Zu Teilen seien die Bücher des Autors dies sicher. Es finde sich darin aber auch das Gegenteil. Die Welt Karl Mays sei geprägt von Fallstricken und Problemen, aber auch von Chancen. Deshalb plädiere er dafür, sie in „ihrer Ambivalenz aus heutiger Perspektive produktiv zu rezipieren“, erklärte Brenne.
Karl May sei in jedem Fall noch lange nicht auserzählt. Jedes Jahr pilgerten rund 900.000 Menschen zu den Karl-May-Bühnen. Seit 120 Jahren würden die Werke wie „Winnetou“ tradiert.
Karl May habe auf der Seite der Unterdrückten gestanden
Der Schriftsteller sei in jedem Fall vieles. „Man kann ihn als Rassist sehen“, gab der Kunstpädagoge zu bedenken. „Er stand trotz eines inhärenten kolonialen Habitus auf der Seite der Unterdrückten.
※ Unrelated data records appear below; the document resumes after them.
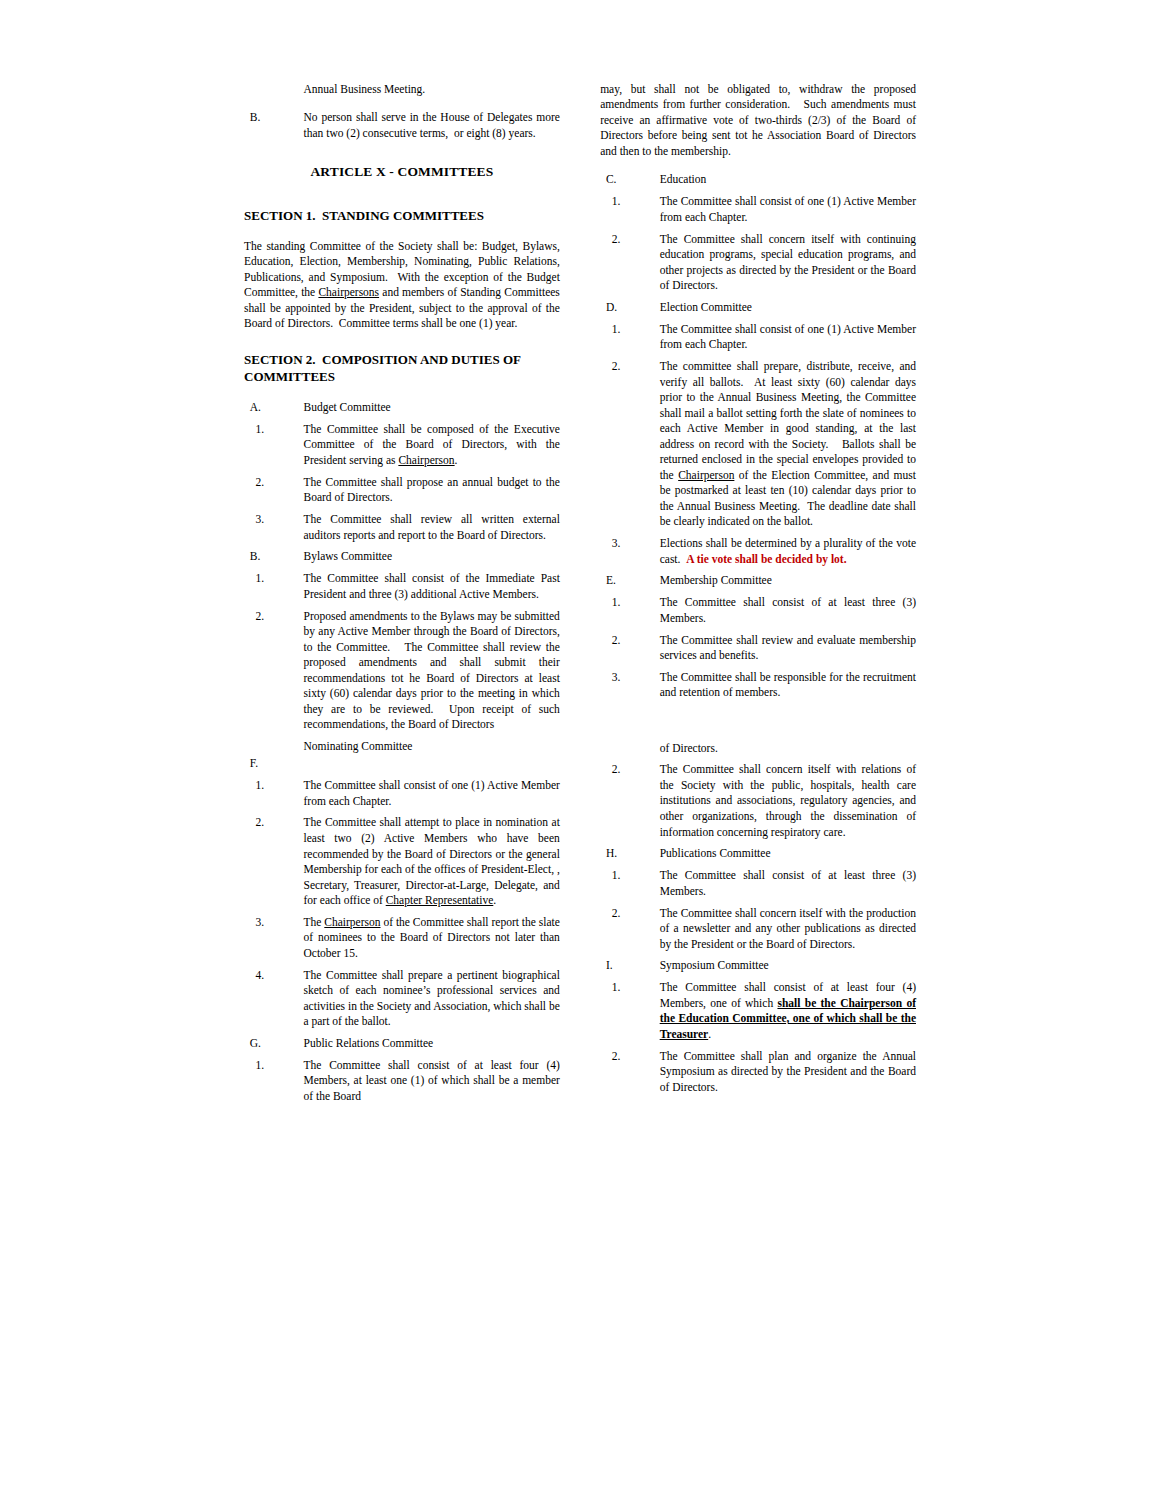Annual Business Meeting.
B.
No person shall serve in the House of Delegates more than two (2) consecutive terms, or eight (8) years.
ARTICLE X - COMMITTEES
SECTION 1. STANDING COMMITTEES
The standing Committee of the Society shall be: Budget, Bylaws, Education, Election, Membership, Nominating, Public Relations, Publications, and Symposium. With the exception of the Budget Committee, the Chairpersons and members of Standing Committees shall be appointed by the President, subject to the approval of the Board of Directors. Committee terms shall be one (1) year.
SECTION 2. COMPOSITION AND DUTIES OF COMMITTEES
A.
Budget Committee
1.
The Committee shall be composed of the Executive Committee of the Board of Directors, with the President serving as Chairperson.
2.
The Committee shall propose an annual budget to the Board of Directors.
3.
The Committee shall review all written external auditors reports and report to the Board of Directors.
B.
Bylaws Committee
1.
The Committee shall consist of the Immediate Past President and three (3) additional Active Members.
2.
Proposed amendments to the Bylaws may be submitted by any Active Member through the Board of Directors, to the Committee. The Committee shall review the proposed amendments and shall submit their recommendations tot he Board of Directors at least sixty (60) calendar days prior to the meeting in which they are to be reviewed. Upon receipt of such recommendations, the Board of Directors
Nominating Committee
F.
1.
The Committee shall consist of one (1) Active Member from each Chapter.
2.
The Committee shall attempt to place in nomination at least two (2) Active Members who have been recommended by the Board of Directors or the general Membership for each of the offices of President-Elect, , Secretary, Treasurer, Director-at-Large, Delegate, and for each office of Chapter Representative.
3.
The Chairperson of the Committee shall report the slate of nominees to the Board of Directors not later than October 15.
4.
The Committee shall prepare a pertinent biographical sketch of each nominee’s professional services and activities in the Society and Association, which shall be a part of the ballot.
G.
Public Relations Committee
1.
The Committee shall consist of at least four (4) Members, at least one (1) of which shall be a member of the Board
may, but shall not be obligated to, withdraw the proposed amendments from further consideration. Such amendments must receive an affirmative vote of two-thirds (2/3) of the Board of Directors before being sent tot he Association Board of Directors and then to the membership.
C.
Education
1.
The Committee shall consist of one (1) Active Member from each Chapter.
2.
The Committee shall concern itself with continuing education programs, special education programs, and other projects as directed by the President or the Board of Directors.
D.
Election Committee
1.
The Committee shall consist of one (1) Active Member from each Chapter.
2.
The committee shall prepare, distribute, receive, and verify all ballots. At least sixty (60) calendar days prior to the Annual Business Meeting, the Committee shall mail a ballot setting forth the slate of nominees to each Active Member in good standing, at the last address on record with the Society. Ballots shall be returned enclosed in the special envelopes provided to the Chairperson of the Election Committee, and must be postmarked at least ten (10) calendar days prior to the Annual Business Meeting. The deadline date shall be clearly indicated on the ballot.
3.
Elections shall be determined by a plurality of the vote cast. A tie vote shall be decided by lot.
E.
Membership Committee
1.
The Committee shall consist of at least three (3) Members.
2.
The Committee shall review and evaluate membership services and benefits.
3.
The Committee shall be responsible for the recruitment and retention of members.
of Directors.
2.
The Committee shall concern itself with relations of the Society with the public, hospitals, health care institutions and associations, regulatory agencies, and other organizations, through the dissemination of information concerning respiratory care.
H.
Publications Committee
1.
The Committee shall consist of at least three (3) Members.
2.
The Committee shall concern itself with the production of a newsletter and any other publications as directed by the President or the Board of Directors.
I.
Symposium Committee
1.
The Committee shall consist of at least four (4) Members, one of which shall be the Chairperson of the Education Committee, one of which shall be the Treasurer.
2.
The Committee shall plan and organize the Annual Symposium as directed by the President and the Board of Directors.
Ein Rassist er für mich aber nicht, auch wenn er mit Klischees arbeitet.“
Er sei aber vor allem ein „widerborstiger Mensch“ gewesen, der auch als Autor der Kolonialzeit Normalitätsvorstellungen hinterfragt habe. Selbst im Dritten Reich habe es Strömungen gegeben, die ihn ob seiner Gedanken zur Völkerverständigung abgelehnt hätten.
Brenne: Dürfen Kindern die Werke nicht vorenthalten
Davon, Werke und Adaptionen, wie „Der junge Häuptling Winnetou“, pauschal zu canceln, halte er nichts. „Meine pädagogische Haltung ist, Kinder und Jugendliche nicht vor inkriminierten Texten oder Wörtern zu bewahren.“ Die Welt sei zum Teil eben auch grausam.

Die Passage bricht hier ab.